Cordoba January 25, 2014
Can it be only 2 1/2 weeks since we left home? Boy, it seems so much longer! So many new experiences, so much new information to absorb, such a different culture (though, I guess, not THAT different, since it’s still western world).
Andalusia, the southern part of Spain where we will spend most of the winter, has several key cities: Sevilla, Cordoba, and Granada. There’s Malaga, too, and the small town of Ronda. Before we’re finished, we hope to have visited all of them, in addition to the village of Alozaina, where we will rent a small vacation home for the month of February. Last week we were in Sevilla; this week it’s been Cordoba. We had considered not hitting Cordoba, but I’m so glad that we decided not to skip it. While also on the list of World Heritage Sites, it’s less toney, less polished, half the size, a bit rougher than Sevilla - finding its way in these difficult economic times, with an amazing heritage and friendly people.
The comparison of the two cities parallels our living experiences in each one. In Sevilla, we stayed in the beautiful apartment of a nice lawyer and his family. There was lovely art work on the walls and yummy treats put out for us to eat in the morning, as well as a belle epoque elevator to whisk us up to the third floor.

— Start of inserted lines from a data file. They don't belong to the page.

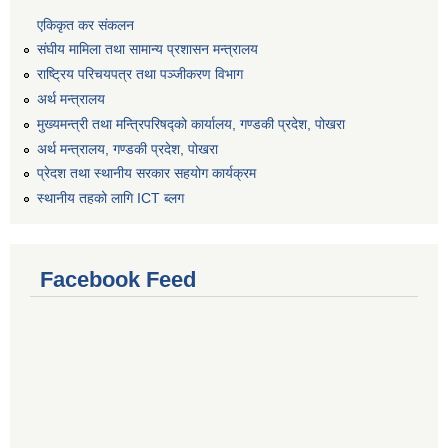
एकिकृत कर संकलन
संघीय मामिला तथा सामान्य प्रशासन मन्त्रालय
राष्ट्रिय परिचयपत्र तथा पञ्जीकरण विभाग
अर्थ मन्त्रालय
मुख्यमन्त्री तथा मन्त्रिपरिषद्को कार्यालय, गण्डकी प्रदेश, पोखरा
अर्थ मन्त्रालय, गण्डकी प्रदेश, पोखरा
प्रेदश तथा स्थानीय सरकार सहयोग कार्यक्रम
स्थानीय तहको लागि ICT ब्लग
Facebook Feed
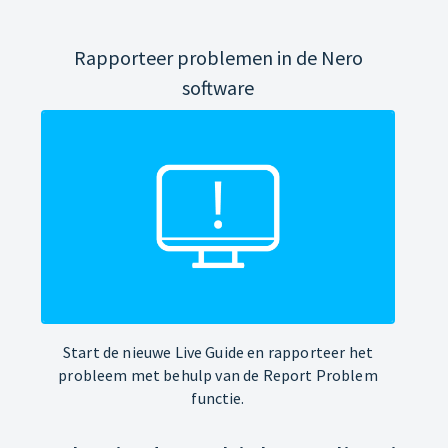
Rapporteer problemen in de Nero
software
Start de nieuwe Live Guide en rapporteer het
probleem met behulp van de Report Problem
functie.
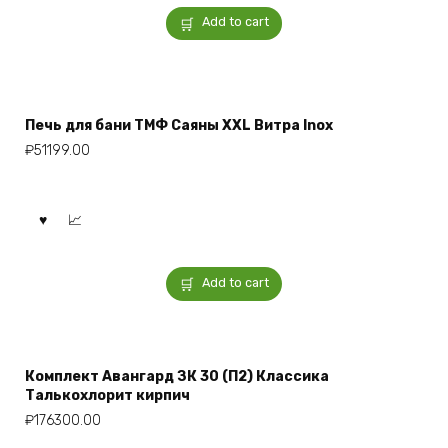
Add to cart
Печь для бани ТМФ Саяны XXL Витра Inox
₽
51199.00
Add to cart
Комплект Авангард ЗК 30 (П2) Классика
Талькохлорит кирпич
₽
176300.00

Here in Cordoba, we’re staying on the third floor again, but this is a 10th century home (imagine!!), in the process of being restored and made into accommodations for travelers. The building is owned by a transplanted German woman, very thoughtful and intelligent and worldly, and her place is definitely a work in progress. It's amazing how she has made our little slice of heaven into an efficient space, with a bed, 2 comfy chairs, a tiny kitchen space, and a place to hang up our clothes, as well as a miniscule bathroom - all in the space that is about the size of our family room sitting area at home, or less. On our arrival last Monday, we entered a pretty, outdoor, enclosed patio with a non-functioning fountain in the middle, surrounded by lots of plants and some outdoor furniture. This is the only area where "weefee" works.
Our Cordoba patio |
We then lugged our bulging bags up two flights through a narrow, dark stairway. We had been spoiled in our Sevilla spot with our elevator and our Wifi in our room. But we love the ambiance, Carola's kindness, and the location right in the middle of the old city, not far from the world famous Mezquita. There are homey little tapas bars all around, where we can take our laptop or our books and just hang out with a plate of fried sardines (boquerones, we could live on these - YUM) and a medio (glass of Cordoba white wine). There is so much antiquity to explore and absorb, just outside the gates of the house.
the old arch leading into our calle
The major draw in Cordoba is the Mezquita, the ancient 8th century mosque (turned Cathedral). Lonely Planet calls it "Andalucia's most spectacular structure" and "impossible to overestimate its beauty". I must say that I, too, was stopped dead in my tracks upon entering the "forest" of red and white arches in a space that holds a spiritual feel like a filmy scarf over all. It evoked a sense of exotic awe and joy, like nothing I've seen. Apparently, the goal of the architects all those centuries ago was to create a feeling of spaciousness and airiness, leading the eye heavenward. It was one of the largest mosques in the world, rivaling only the mosque in Baghdad. After Al-Andalus (the province of Andalucia) was lost to the "Catholic monarchs" during the Reconquista, the conquerors plunked a 16th century cathedral right into the middle of the arches! So, it's a fascinating historical creation, with a Christian church surrounded by an Islamic mosque. The two are totally different in style, of course, considering that they were built nearly a thousand years apart - and for two different religious faiths. I have never seen a marble bull and eagle in a sanctuary - or a lion, for that matter. Nor have I seen a sculpture of an angel wearing knee-length boots and showing bare leg! Anyone who can shed light on these phenomena, please let us know.
the amazing arches in the Islamic part of the Mezquita
superhero angel
bull and eagle in the Catholic Cathedral part of the Mezquita
Another interesting destination in the old city of Cordoba was the Casa de la Serafad, a house devoted to the Sephardic Spanish experience, with special focus on Maimonides, the great Jewish philosopher, organizer of the Torah rules, and medical expert. He was a native of Cordoba, but had to flee with his family during the time of the Inquisition, ending up in Cairo.
One of the characteristics of Islamist architecture, apparently, was privacy for the home. The Spaniards seem to have picked up on this concept, too, as inner patios are common. We had seen this in Guatemala, but here the patios are more often open for a peek from passers-by, while still offering protection with a lovely iron gate, designed in scrollwork. Recently, Cordoba has developed a patio competition, I read, where owners decorate their patios with plants, etc. and then open them to the public at certain times (not in the winter). We were able to get a few glimpses, even in January.
Cordoba has a beautiful new pedestrian walkway along the Quadalquivir River (same river as in Seville). In the evening, with the sun setting, it was lovely to join others who were strolling, jogging, biking, etc. Even after dark, energetic exercisers ran over its smooth surface.
The Mezquita and the walkway which runs along the river.